Despite the slimmed-down requirements, the application process is arduous and - if successful - Novatti will be only a handful of entities to achieve the honour.
Neobank Volt became the first to win a restricted licence, in 2018.
Xinja Bank followed the suit and transitioned to a full licence. But in December last year the company surprised the market by handing back the licence, citing pandemic-related difficulties.
“It’s been a serious mountain to climb,” Cook says.
Almost inevitably, the virtual Bank of Novatti will target Millennials, the tech-savvy cohort that think a cheque book is something on the shelves of a Prague library and that a teller is someone who informs on Covid-19 transgressors.
“We want to be a small nimble profitable bank, not so much in competition with the Big Four, but focusing on new markets,” Cook says.
One such market is facilitating offshore payments for migrants and foreign students, despite the dampening impact of the pandemic on these demographics.
Novatti is not ignoring the cryptocurrency markets, with plans for a secure ‘multi crypto’ gateway to enable merchants to process such transactions.
In the June quarter Novatti generated sales revenue of $4.9 million, 63% higher year on year and the ninth consecutive quarter of growth.
Revenue for the year to June 2021 climbed 50% to $16.5 million (or $18.5m including JobKeeper and research and development grants).
Suffice to say, Novatti’s progress hasn’t exactly been linear since the company listed on the ASX at 20 cents per share. But the shares have doubled over the last 12 months, valuing the entity at a still-modest $150 million (including circa $48m of cash and the $20m value of the Reckon stake).
In the merchant acquiring sector, ASX-listed exemplars are the $1.7 billion market cap eftpos provider Tyro Payments (TYR) and the smaller, Auckland based Smartpay Holdings (SMP).

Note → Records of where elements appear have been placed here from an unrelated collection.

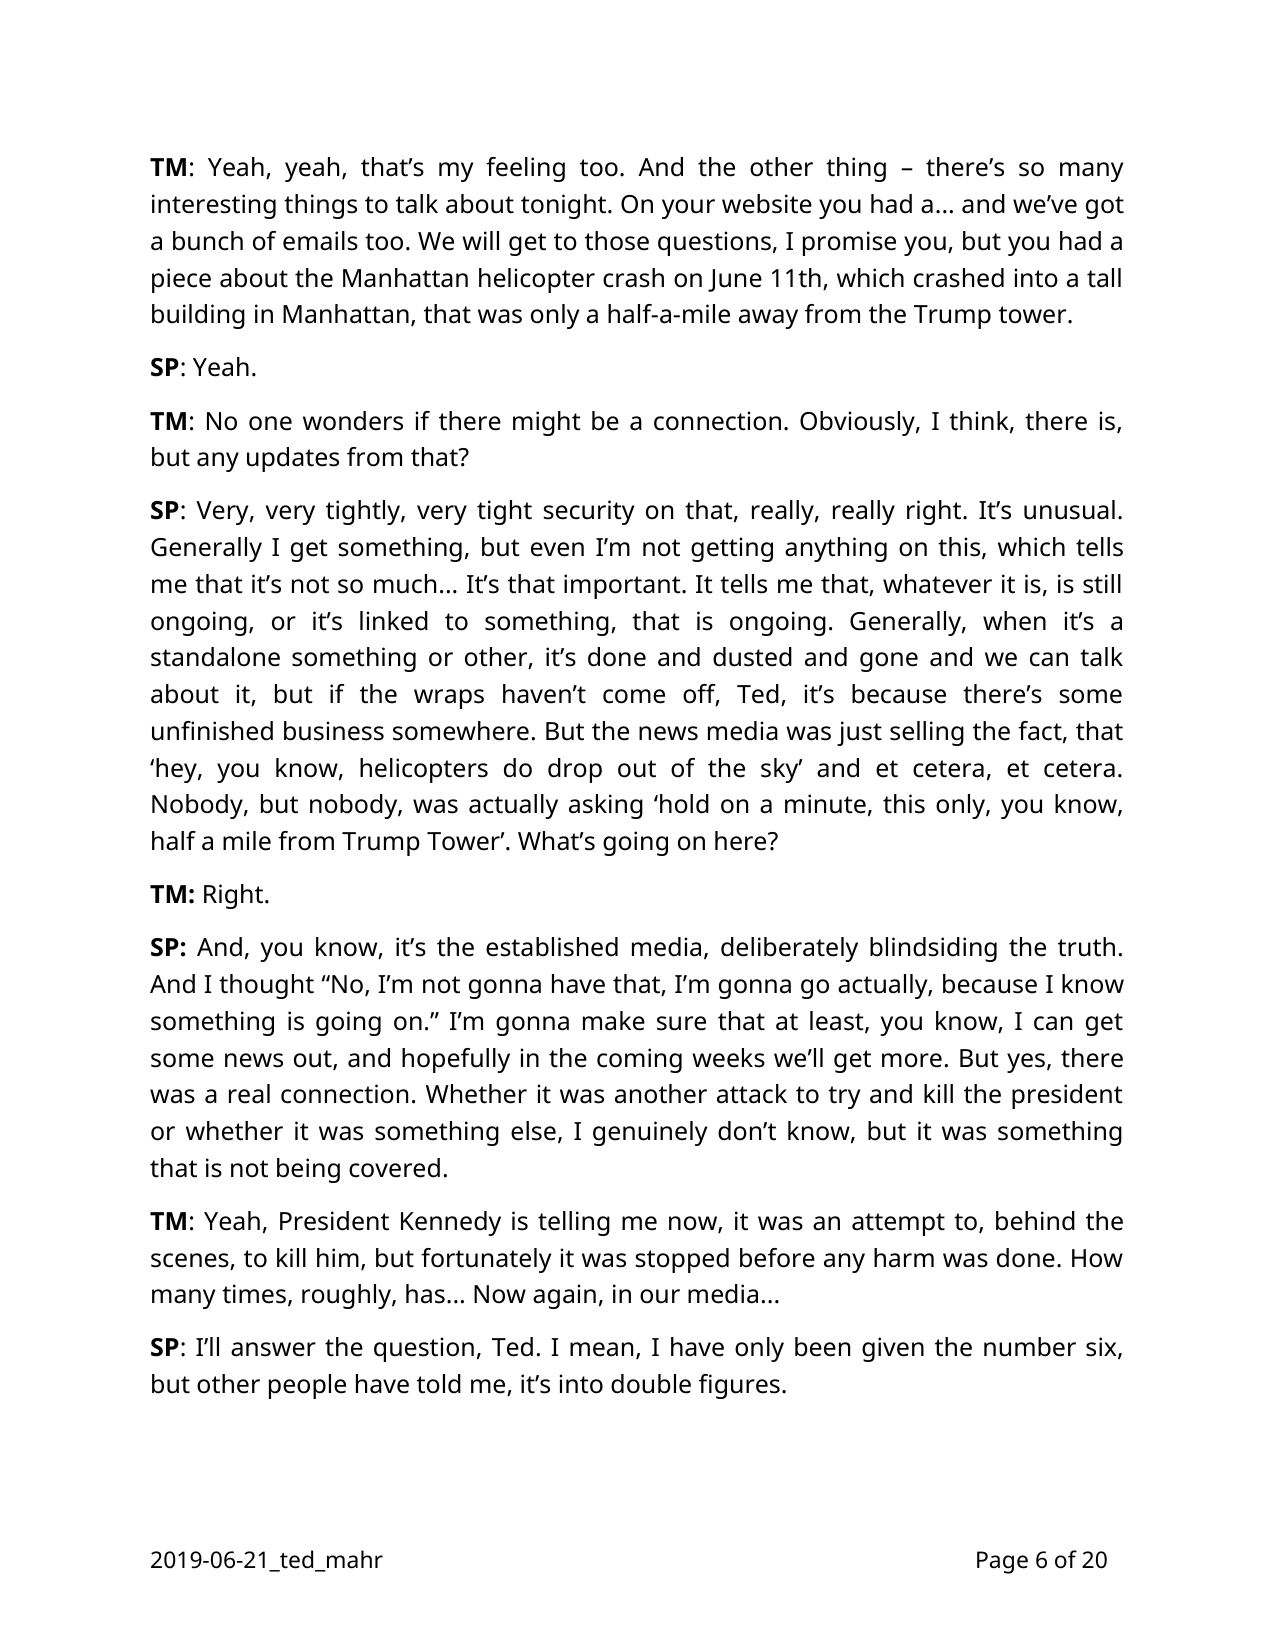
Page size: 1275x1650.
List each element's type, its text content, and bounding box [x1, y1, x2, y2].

text TM: No one wonders if there might be a connection. Obviously, I think, there is, but any updates from that? [150, 403, 1125, 474]
text TM: Yeah, President Kennedy is telling me now, it was an attempt to, behind the scenes, to kill him, but fortunately it was stopped before any harm was done. How many times, roughly, has... Now again, in our media... [150, 1203, 1125, 1311]
text TM: Right. [150, 877, 1125, 911]
text SP: Yeah. [150, 350, 1125, 384]
text TM: Yeah, yeah, that’s my feeling too. And the other thing – there’s so many interesting things to talk about tonight. On your website you had a... and we’ve got a bunch of emails too. We will get to those questions, I promise you, but you had a piece about the Manhattan helicopter crash on June 11th, which crashed into a tall building in Manhattan, that was only a half-a-mile away from the Trump tower. [150, 150, 1125, 331]
text SP: I’ll answer the question, Ted. I mean, I have only been given the number six, but other people have told me, it’s into double figures. [150, 1330, 1125, 1401]
text SP: Very, very tightly, very tight security on that, really, really right. It’s unusual. Generally I get something, but even I’m not getting anything on this, which tells me that it’s not so much... It’s that important. It tells me that, whatever it is, is still ongoing, or it’s linked to something, that is ongoing. Generally, when it’s a standalone something or other, it’s done and dusted and gone and we can talk about it, but if the wraps haven’t come off, Ted, it’s because there’s some unfinished business somewhere. But the news media was just selling the fact, that ‘hey, you know, helicopters do drop out of the sky’ and et cetera, et cetera. Nobody, but nobody, was actually asking ‘hold on a minute, this only, you know, half a mile from Trump Tower’. What’s going on here? [150, 493, 1125, 858]
text SP: And, you know, it’s the established media, deliberately blindsiding the truth. And I thought “No, I’m not gonna have that, I’m gonna go actually, because I know something is going on.” I’m gonna make sure that at least, you know, I can get some news out, and hopefully in the coming weeks we’ll get more. But yes, there was a real connection. Whether it was another attack to try and kill the president or whether it was something else, I genuinely don’t know, but it was something that is not being covered. [150, 930, 1125, 1184]
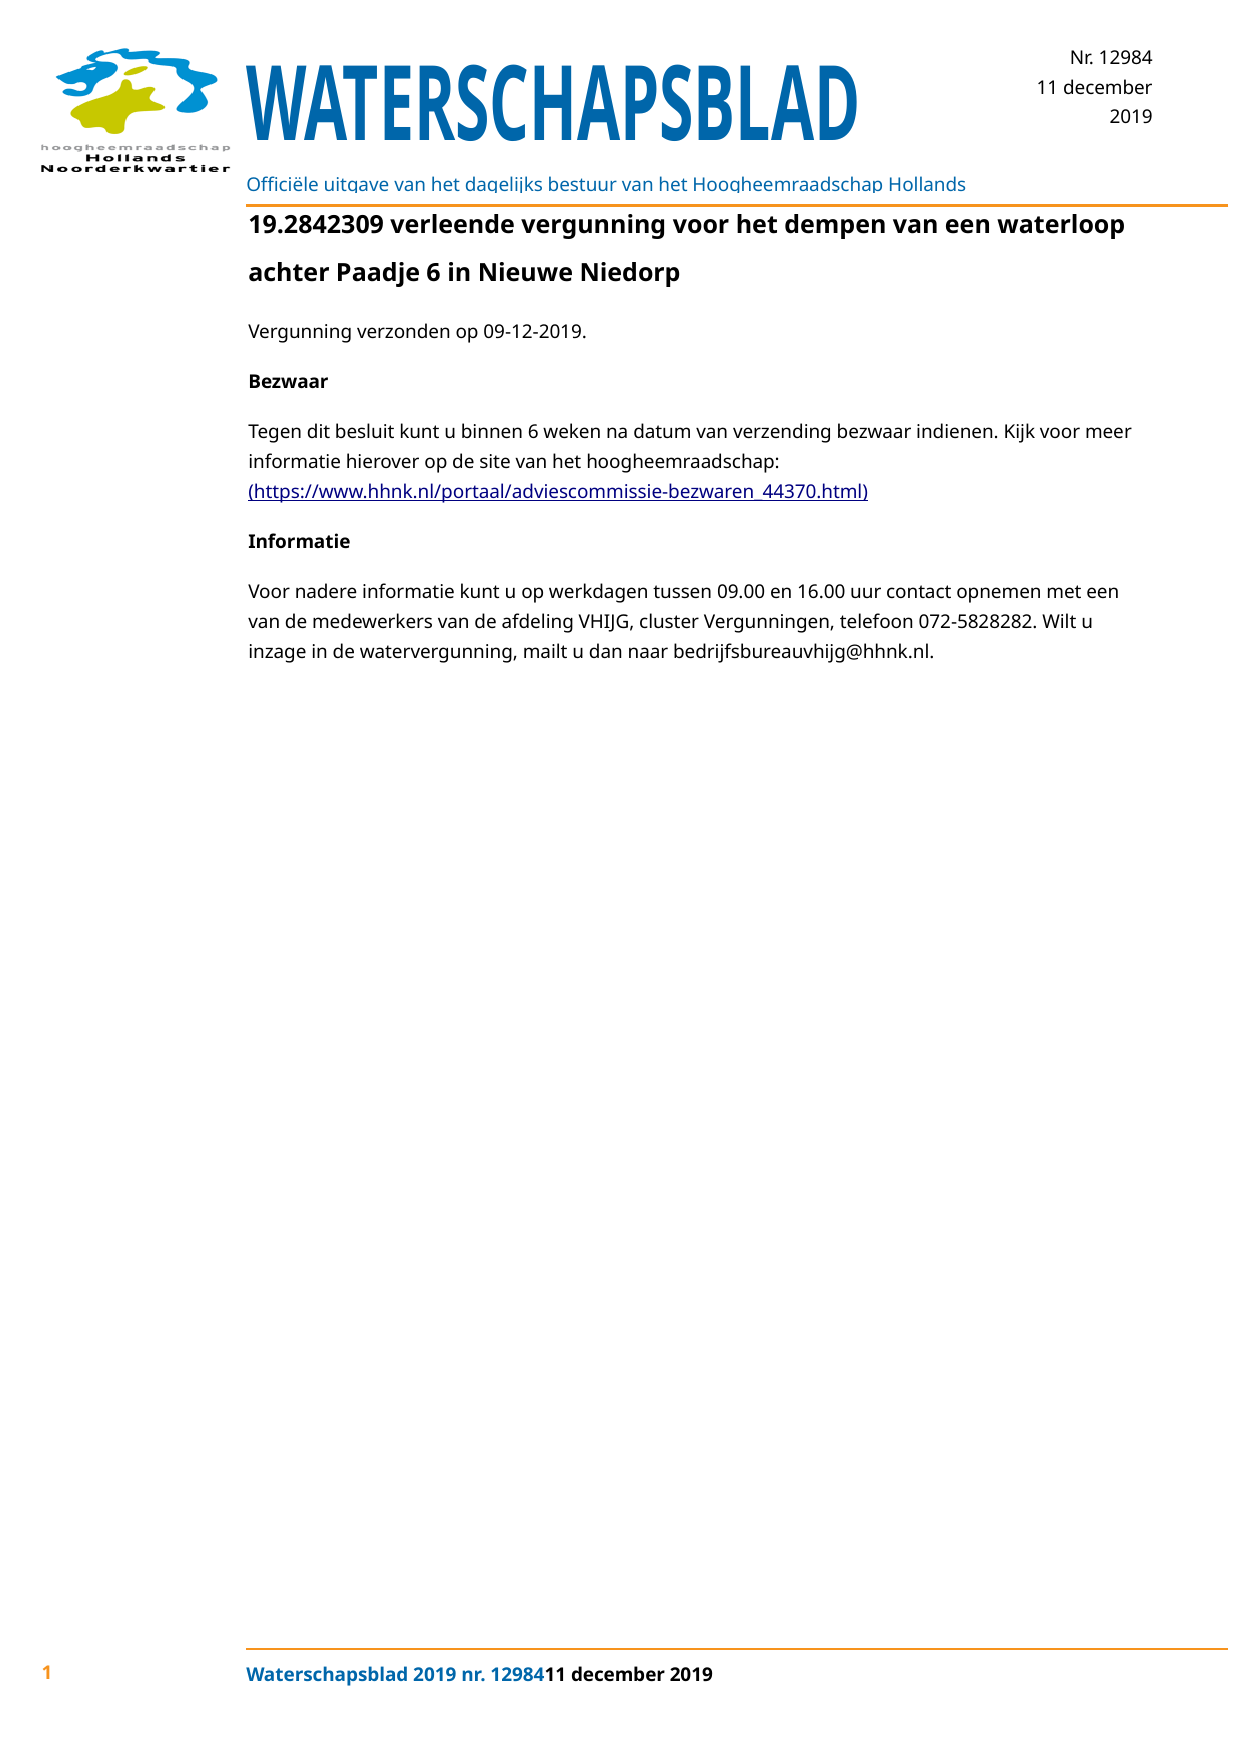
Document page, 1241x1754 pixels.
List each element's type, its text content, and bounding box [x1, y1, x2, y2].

The $1.34 billion market cap prepaid and gift card provider EML Payments (EML) has been a market darling – or at least it was until running into some Irish regulatory problems.
In its list of tech stock takeover targets, RBC lists EML as a mid-ranking prospect owing to its lack of debt, good cash flow, open register and its 35% share retreat over the last four months.
Disclaimer: The companies covered in this article (unless disclosed) are not current clients of Independent Investment Research (IIR). Under no circumstances have there been any inducements or like made by the company mentioned to either IIR or the author. The views here are independent and have no nexus to IIR’s core research offering. The views here are not recommendations and should not be considered as general advice in terms of stock recommendations in the ordinary sense.